Provided text START
The Sunni Islamist insurgency threatening to tear apart Iraq has alarmed both Shi’ite Muslim Iran and the United States, which have had no diplomatic relations since soon after the 1979 Islamic Revolution in Tehran.

On Thursday a story from the official Iranian News Agency (IRNA) cited by several news organizations including Reuters reported Foreign Minister Javad Zarif as saying that if Iran agreed to “do something in Iraq, the other side in the negotiations will need to do something in return”.

“All the sanctions imposed on Iran over its nuclear activities should be lifted in return for its help in Iraq,” it quoted him as saying.

But later on Thursday IRNA reported foreign ministry spokeswoman Marzieh Afkham as dismissing “reports by some news agencies about Iran and U.S. cooperation in Iraq”.

“These reports are a misinterpretation of the foreign ministerˈs remarks and are ‘totally baseless’,” IRNA reported her as saying.
Provided text END
Source material START
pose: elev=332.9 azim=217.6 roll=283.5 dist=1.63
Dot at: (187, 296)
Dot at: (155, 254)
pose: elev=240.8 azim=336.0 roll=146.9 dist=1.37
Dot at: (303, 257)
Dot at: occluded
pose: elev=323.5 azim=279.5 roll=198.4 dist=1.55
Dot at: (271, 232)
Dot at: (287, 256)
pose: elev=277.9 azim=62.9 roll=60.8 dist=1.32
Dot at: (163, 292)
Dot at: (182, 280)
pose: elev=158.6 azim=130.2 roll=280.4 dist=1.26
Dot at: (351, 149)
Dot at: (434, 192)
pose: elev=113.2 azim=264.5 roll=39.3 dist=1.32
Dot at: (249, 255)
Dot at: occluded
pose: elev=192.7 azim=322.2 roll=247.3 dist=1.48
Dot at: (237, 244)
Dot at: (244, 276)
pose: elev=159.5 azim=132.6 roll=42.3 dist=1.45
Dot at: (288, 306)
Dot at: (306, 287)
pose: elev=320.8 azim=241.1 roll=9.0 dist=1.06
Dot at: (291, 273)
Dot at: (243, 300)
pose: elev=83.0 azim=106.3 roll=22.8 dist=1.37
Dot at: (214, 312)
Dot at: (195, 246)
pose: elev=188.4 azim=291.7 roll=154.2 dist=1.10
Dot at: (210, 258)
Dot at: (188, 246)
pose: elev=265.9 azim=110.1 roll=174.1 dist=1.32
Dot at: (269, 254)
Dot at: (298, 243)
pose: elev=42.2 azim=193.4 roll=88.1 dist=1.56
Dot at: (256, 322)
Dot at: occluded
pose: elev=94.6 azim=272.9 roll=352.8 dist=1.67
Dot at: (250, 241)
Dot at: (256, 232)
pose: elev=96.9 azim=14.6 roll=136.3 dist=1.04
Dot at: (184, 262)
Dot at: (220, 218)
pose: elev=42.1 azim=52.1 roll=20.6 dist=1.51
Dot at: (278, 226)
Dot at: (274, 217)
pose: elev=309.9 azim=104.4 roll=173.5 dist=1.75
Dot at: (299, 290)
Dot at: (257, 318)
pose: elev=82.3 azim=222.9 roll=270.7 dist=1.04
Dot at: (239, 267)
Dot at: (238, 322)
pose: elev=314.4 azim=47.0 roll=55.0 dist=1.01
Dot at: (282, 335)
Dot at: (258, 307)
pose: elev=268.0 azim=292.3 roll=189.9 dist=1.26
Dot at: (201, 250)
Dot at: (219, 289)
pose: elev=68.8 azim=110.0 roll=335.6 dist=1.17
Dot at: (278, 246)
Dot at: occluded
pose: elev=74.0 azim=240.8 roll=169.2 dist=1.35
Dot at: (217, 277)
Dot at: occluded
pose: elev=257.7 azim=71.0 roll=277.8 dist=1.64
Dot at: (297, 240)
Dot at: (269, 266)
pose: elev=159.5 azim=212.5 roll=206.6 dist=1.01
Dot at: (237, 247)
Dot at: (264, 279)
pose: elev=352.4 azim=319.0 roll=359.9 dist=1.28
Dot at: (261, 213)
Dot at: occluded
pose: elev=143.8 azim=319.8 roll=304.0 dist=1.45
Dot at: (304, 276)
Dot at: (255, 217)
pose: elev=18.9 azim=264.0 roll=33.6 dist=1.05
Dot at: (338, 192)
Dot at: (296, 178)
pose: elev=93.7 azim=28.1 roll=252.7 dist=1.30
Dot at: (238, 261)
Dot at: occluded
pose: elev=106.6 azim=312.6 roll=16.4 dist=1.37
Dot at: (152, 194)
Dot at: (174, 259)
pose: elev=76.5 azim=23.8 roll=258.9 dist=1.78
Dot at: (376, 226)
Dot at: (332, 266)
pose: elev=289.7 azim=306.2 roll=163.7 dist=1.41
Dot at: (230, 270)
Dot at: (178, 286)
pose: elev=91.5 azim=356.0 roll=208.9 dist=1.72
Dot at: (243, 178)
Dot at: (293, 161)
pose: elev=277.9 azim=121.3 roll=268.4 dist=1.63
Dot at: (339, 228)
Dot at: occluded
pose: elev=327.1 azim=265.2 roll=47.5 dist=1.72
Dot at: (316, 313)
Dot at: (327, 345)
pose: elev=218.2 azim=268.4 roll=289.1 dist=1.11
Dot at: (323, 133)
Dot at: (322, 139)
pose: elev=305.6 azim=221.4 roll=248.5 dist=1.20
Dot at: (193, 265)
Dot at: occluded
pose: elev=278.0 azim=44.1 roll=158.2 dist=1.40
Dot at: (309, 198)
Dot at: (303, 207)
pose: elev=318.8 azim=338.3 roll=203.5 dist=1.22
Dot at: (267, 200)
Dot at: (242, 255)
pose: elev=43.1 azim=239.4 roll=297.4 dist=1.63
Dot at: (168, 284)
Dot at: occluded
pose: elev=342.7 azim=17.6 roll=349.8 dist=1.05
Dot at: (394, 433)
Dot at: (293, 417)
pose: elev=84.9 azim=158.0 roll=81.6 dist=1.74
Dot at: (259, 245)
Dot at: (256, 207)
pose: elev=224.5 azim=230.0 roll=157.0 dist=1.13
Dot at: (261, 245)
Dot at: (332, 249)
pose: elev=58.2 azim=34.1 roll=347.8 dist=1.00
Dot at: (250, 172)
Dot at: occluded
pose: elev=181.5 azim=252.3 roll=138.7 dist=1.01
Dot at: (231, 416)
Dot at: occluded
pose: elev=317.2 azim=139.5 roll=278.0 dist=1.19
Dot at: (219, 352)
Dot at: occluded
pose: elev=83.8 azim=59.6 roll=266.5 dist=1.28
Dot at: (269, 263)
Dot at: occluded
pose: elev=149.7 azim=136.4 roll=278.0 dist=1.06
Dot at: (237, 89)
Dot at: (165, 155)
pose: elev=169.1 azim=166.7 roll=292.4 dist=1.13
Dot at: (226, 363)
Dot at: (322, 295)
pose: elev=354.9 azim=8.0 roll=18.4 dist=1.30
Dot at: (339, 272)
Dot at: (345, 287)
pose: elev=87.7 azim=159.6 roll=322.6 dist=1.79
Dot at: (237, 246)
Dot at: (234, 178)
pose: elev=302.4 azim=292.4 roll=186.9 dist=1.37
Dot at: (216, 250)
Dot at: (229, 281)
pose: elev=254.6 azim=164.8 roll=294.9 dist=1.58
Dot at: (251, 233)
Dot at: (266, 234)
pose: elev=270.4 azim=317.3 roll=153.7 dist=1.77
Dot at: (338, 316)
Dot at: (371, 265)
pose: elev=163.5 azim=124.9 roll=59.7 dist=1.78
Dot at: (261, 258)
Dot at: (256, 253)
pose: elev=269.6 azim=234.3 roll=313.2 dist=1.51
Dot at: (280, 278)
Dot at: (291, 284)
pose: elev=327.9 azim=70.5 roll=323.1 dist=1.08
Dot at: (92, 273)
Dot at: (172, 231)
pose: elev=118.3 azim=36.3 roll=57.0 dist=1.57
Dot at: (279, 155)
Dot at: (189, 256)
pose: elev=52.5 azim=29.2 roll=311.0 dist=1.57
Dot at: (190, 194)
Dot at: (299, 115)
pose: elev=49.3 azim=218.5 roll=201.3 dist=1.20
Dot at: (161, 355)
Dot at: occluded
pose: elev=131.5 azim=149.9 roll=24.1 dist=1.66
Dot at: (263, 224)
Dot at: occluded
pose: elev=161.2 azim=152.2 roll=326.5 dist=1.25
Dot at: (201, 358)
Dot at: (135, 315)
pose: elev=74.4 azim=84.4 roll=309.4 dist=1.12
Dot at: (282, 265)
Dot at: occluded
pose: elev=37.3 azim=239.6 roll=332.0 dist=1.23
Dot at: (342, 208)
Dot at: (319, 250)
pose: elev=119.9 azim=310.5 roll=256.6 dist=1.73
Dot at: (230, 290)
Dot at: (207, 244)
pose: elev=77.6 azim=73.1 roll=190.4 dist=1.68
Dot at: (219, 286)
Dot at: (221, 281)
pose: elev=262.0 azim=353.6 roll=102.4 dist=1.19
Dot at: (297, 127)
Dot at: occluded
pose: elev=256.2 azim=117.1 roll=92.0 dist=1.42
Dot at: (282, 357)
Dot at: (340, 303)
Source material END
▸ **Work instructions**:
1: List every country named in the news text about Iran and Iraq.
2: In the news text about Iran and Iraq, which foreign ministry spokeswoman dismissed reports of Iran and U.S. cooperation in Iraq?
3: Reproduce the news text about Iran and Iraq from "On Thursday a" up to and including "her as saying.".

▸ **Responses to the tasks**:
1: Iraq, Iran, United States

2: Marzieh Afkham

3:
On Thursday a story from the official Iranian News Agency (IRNA) cited by several news organizations including Reuters reported Foreign Minister Javad Zarif as saying that if Iran agreed to “do something in Iraq, the other side in the negotiations will need to do something in return”.

“All the sanctions imposed on Iran over its nuclear activities should be lifted in return for its help in Iraq,” it quoted him as saying.

But later on Thursday IRNA reported foreign ministry spokeswoman Marzieh Afkham as dismissing “reports by some news agencies about Iran and U.S. cooperation in Iraq”.

“These reports are a misinterpretation of the foreign ministerˈs remarks and are ‘totally baseless’,” IRNA reported her as saying.